Content starts

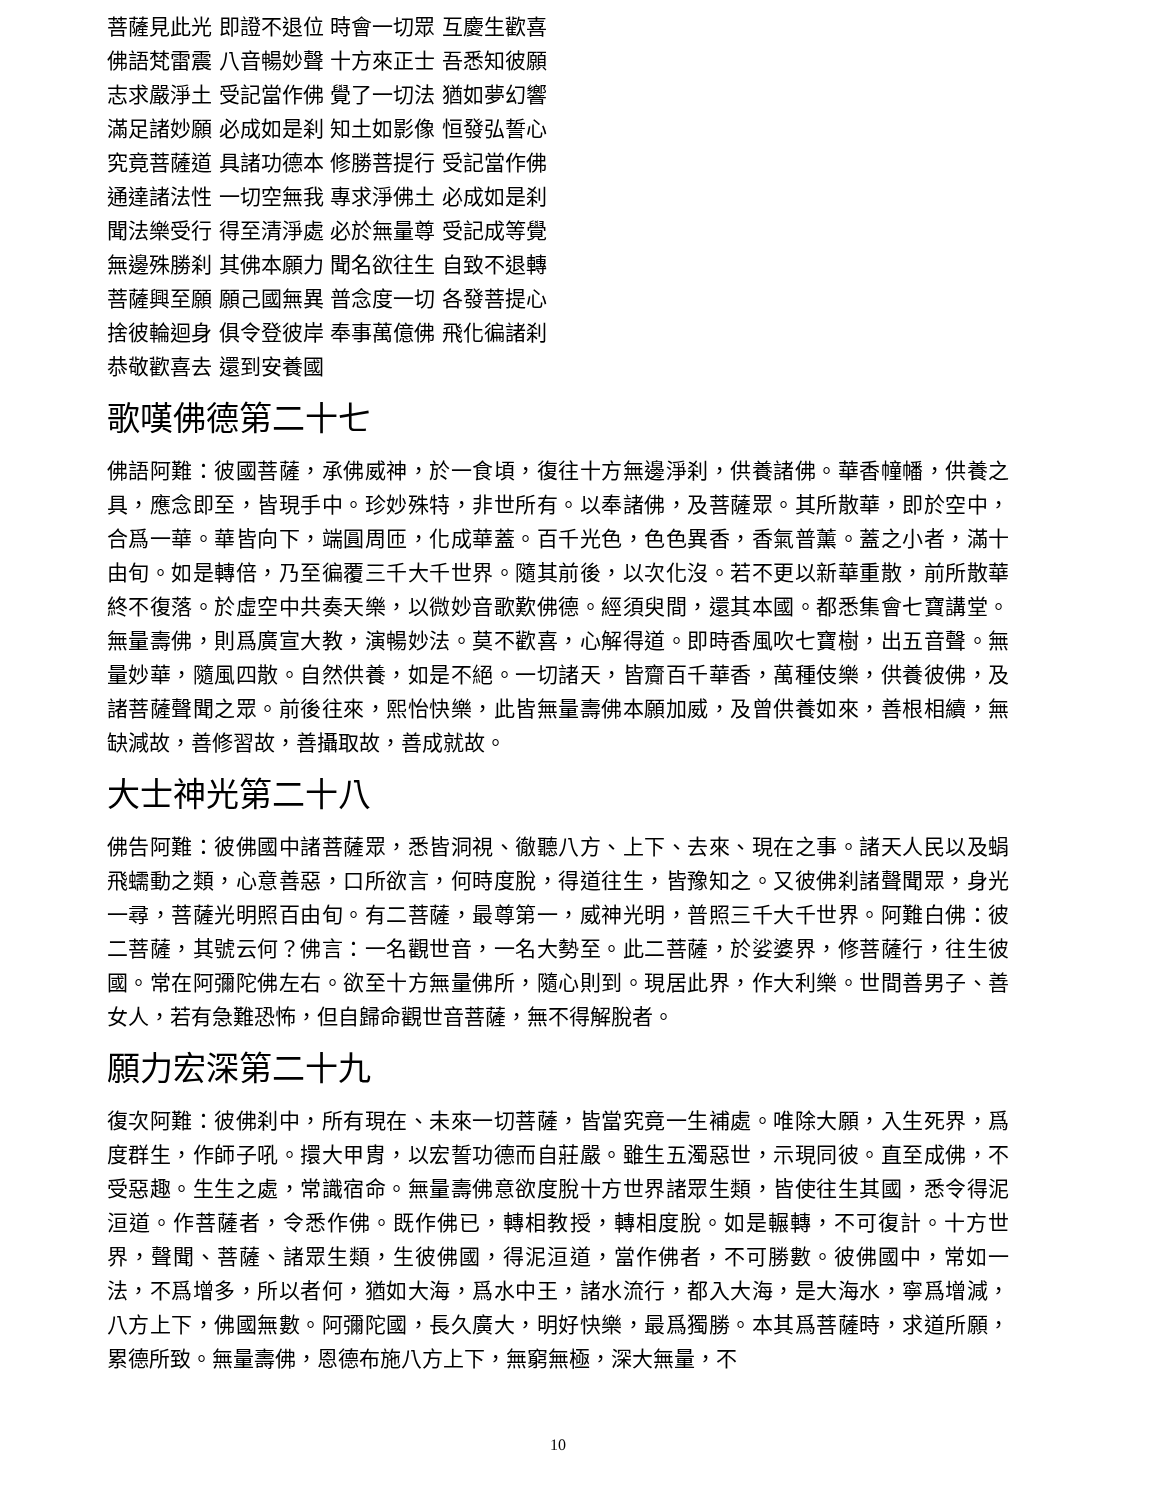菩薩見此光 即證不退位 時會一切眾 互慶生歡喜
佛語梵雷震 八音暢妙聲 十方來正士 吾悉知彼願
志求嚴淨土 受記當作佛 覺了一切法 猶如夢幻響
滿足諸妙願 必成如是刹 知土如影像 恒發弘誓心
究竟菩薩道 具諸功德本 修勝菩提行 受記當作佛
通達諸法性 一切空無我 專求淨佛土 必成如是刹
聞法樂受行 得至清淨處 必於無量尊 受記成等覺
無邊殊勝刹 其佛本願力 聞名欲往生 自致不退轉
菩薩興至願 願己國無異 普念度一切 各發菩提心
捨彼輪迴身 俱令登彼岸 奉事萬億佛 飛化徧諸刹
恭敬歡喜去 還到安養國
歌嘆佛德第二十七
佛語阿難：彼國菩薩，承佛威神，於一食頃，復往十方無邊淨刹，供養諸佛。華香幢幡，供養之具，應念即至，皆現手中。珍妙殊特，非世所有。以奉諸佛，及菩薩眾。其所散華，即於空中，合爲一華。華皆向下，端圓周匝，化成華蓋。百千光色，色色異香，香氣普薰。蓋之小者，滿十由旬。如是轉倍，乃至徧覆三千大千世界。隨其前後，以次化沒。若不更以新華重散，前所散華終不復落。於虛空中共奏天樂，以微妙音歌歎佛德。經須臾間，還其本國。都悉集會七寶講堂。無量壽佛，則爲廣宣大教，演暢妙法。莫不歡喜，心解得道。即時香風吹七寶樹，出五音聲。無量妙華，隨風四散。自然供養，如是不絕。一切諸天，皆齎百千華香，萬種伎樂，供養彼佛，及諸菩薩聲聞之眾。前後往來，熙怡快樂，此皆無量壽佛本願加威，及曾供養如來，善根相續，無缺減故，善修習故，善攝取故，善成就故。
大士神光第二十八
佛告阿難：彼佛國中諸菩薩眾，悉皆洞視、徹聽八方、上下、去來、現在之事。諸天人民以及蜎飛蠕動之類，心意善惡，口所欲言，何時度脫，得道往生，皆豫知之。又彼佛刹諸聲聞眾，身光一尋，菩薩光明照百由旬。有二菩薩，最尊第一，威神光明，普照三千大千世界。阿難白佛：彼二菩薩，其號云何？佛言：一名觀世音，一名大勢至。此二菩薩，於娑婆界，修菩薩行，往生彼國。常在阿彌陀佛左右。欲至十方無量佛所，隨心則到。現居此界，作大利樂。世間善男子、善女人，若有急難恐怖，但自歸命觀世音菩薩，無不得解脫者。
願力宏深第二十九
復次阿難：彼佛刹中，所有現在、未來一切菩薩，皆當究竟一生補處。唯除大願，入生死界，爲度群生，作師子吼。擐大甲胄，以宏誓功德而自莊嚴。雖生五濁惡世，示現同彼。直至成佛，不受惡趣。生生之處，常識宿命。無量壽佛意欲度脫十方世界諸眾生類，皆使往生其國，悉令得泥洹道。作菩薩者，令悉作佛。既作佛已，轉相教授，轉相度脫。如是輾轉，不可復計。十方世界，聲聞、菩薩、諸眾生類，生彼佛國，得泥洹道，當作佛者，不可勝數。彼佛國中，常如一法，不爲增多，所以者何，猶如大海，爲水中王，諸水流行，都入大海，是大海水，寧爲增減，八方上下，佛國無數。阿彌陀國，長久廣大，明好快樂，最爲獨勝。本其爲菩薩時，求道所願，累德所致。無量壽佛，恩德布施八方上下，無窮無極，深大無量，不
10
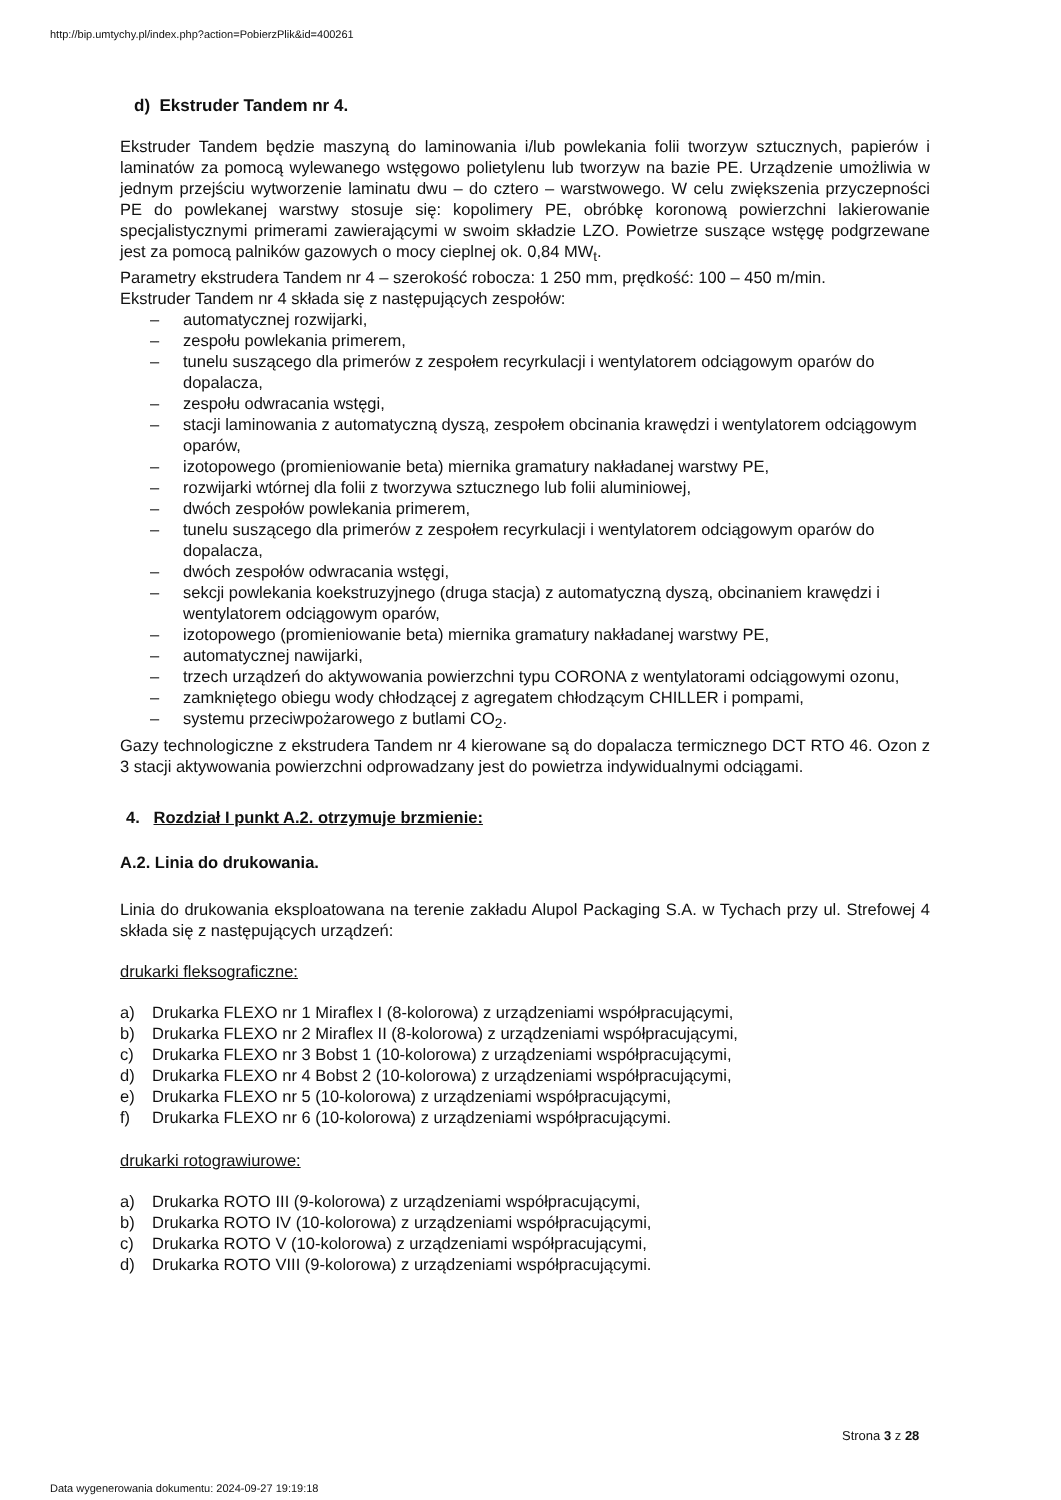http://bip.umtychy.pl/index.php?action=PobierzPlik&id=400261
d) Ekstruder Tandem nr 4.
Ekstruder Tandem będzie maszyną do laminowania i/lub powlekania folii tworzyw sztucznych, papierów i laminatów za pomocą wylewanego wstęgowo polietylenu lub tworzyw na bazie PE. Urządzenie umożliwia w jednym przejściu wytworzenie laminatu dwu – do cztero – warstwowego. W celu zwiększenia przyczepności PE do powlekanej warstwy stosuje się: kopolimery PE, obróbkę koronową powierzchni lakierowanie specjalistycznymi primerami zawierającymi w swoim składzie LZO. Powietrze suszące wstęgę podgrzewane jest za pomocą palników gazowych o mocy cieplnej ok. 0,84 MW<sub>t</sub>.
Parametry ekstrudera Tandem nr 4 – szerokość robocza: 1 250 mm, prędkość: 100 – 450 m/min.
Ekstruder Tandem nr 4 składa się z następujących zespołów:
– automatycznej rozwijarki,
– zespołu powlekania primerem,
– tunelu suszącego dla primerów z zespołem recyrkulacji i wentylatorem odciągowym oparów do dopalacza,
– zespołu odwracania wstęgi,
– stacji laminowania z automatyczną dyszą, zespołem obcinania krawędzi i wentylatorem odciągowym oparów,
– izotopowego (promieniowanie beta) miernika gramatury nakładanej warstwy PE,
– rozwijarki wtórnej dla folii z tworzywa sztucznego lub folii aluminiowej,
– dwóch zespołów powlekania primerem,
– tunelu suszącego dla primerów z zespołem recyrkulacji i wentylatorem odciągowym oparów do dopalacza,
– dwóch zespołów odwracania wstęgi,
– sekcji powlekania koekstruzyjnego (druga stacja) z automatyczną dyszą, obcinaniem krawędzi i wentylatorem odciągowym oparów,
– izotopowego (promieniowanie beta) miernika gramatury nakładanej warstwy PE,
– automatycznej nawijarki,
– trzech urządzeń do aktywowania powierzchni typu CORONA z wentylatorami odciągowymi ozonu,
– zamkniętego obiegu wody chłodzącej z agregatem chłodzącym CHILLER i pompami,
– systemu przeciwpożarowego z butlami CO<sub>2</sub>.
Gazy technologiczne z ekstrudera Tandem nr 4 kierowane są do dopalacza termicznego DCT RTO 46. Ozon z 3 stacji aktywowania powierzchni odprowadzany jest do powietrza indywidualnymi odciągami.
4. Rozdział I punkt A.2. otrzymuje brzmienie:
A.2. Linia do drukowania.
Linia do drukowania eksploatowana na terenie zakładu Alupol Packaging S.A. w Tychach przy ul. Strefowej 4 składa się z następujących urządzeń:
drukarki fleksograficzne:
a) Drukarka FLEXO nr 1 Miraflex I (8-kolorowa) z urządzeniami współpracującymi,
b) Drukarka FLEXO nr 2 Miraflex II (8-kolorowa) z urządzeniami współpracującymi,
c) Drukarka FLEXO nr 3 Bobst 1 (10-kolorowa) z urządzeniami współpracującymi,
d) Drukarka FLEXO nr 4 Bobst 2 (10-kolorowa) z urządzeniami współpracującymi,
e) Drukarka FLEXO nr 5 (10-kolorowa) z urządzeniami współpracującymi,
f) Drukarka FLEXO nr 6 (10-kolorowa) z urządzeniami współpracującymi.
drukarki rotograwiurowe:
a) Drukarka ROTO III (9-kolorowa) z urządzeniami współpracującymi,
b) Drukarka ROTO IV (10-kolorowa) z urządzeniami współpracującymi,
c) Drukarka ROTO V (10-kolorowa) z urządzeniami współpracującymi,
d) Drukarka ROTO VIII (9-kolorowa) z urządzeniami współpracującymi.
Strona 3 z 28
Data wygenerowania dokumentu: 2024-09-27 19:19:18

Content ends
Content starts

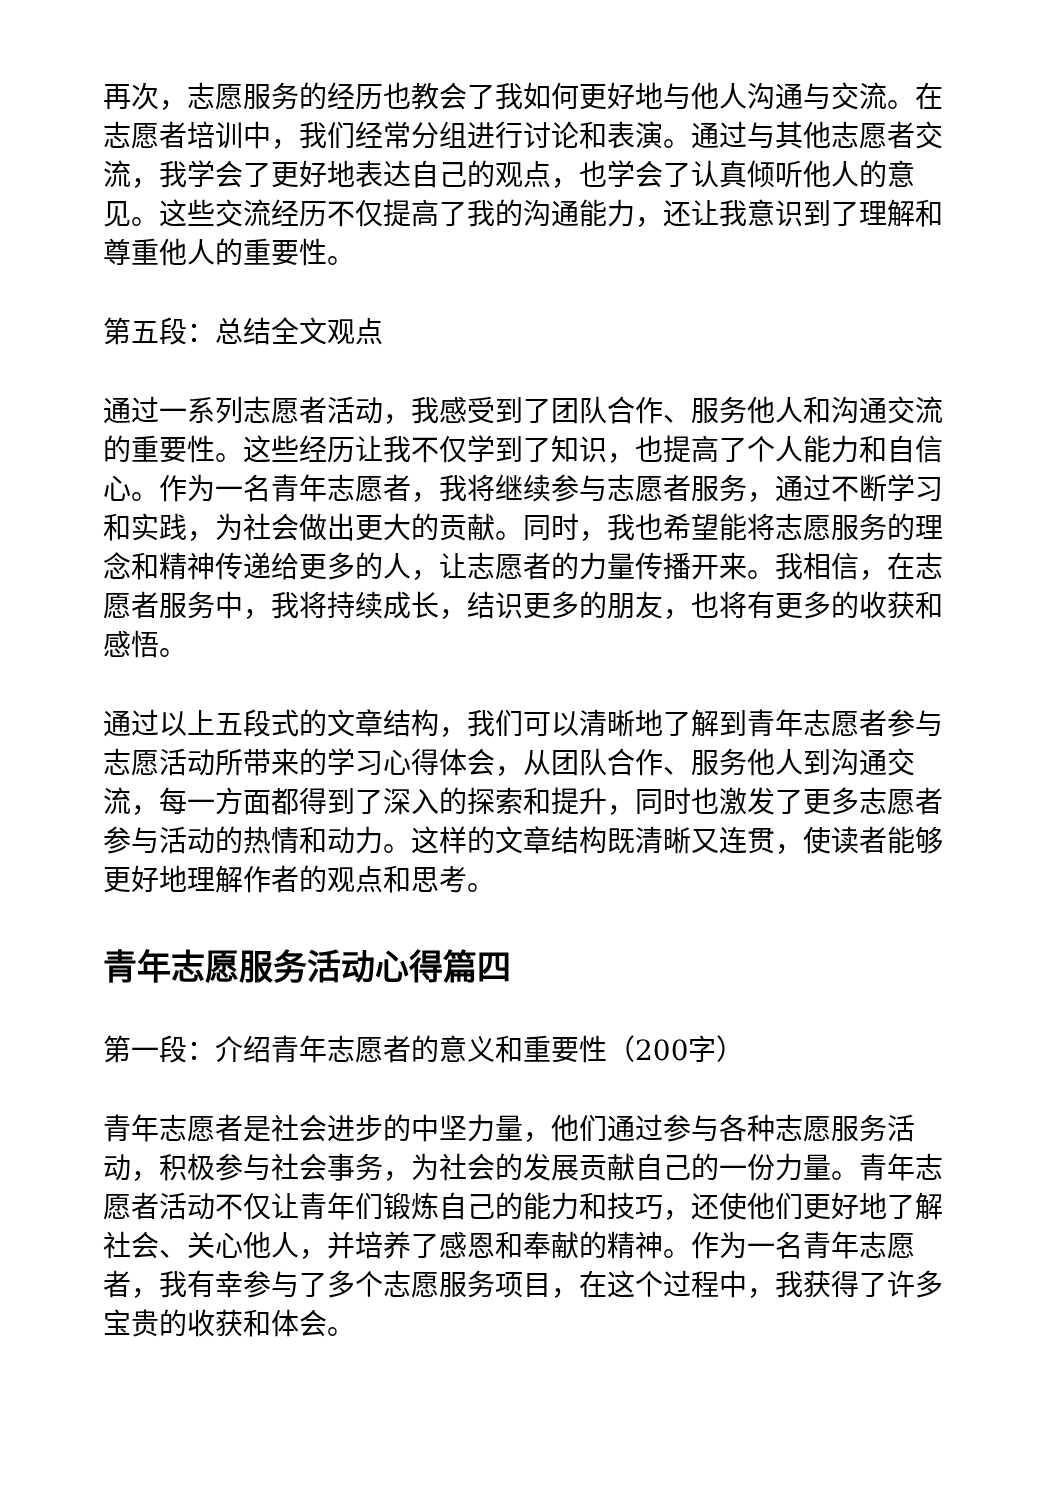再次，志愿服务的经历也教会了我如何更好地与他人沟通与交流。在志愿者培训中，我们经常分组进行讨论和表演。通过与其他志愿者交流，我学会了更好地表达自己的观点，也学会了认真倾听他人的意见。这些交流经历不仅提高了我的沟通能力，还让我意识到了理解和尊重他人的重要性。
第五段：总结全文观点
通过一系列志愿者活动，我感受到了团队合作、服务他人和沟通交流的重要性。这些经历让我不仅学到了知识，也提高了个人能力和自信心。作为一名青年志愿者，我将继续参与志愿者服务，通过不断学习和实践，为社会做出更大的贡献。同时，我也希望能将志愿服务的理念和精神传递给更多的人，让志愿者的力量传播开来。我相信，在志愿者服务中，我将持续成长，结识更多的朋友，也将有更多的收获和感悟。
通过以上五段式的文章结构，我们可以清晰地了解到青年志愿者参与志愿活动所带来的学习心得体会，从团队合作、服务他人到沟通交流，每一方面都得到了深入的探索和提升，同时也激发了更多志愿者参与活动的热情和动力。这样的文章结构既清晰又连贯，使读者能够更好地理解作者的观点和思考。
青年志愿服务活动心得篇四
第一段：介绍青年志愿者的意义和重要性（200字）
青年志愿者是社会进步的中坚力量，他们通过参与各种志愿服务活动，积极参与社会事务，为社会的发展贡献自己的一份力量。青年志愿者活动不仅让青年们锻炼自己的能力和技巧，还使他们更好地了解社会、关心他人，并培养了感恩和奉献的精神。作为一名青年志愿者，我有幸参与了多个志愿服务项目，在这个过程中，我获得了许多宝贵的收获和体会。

Content ends

Copy whichever lines in the listing above contain the word "powlekania".

The completed task:
Ekstruder Tandem będzie maszyną do laminowania i/lub powlekania folii tworzyw sztucznych, papierów i laminatów za pomocą wylewanego wstęgowo polietylenu lub tworzyw na bazie PE. Urządzenie umożliwia w jednym przejściu wytworzenie laminatu dwu – do cztero – warstwowego. W celu zwiększenia przyczepności PE do powlekanej warstwy stosuje się: kopolimery PE, obróbkę koronową powierzchni lakierowanie specjalistycznymi primerami zawierającymi w swoim składzie LZO. Powietrze suszące wstęgę podgrzewane jest za pomocą palników gazowych o mocy cieplnej ok. 0,84 MW<sub>t</sub>.
– zespołu powlekania primerem,
– dwóch zespołów powlekania primerem,
– sekcji powlekania koekstruzyjnego (druga stacja) z automatyczną dyszą, obcinaniem krawędzi i wentylatorem odciągowym oparów,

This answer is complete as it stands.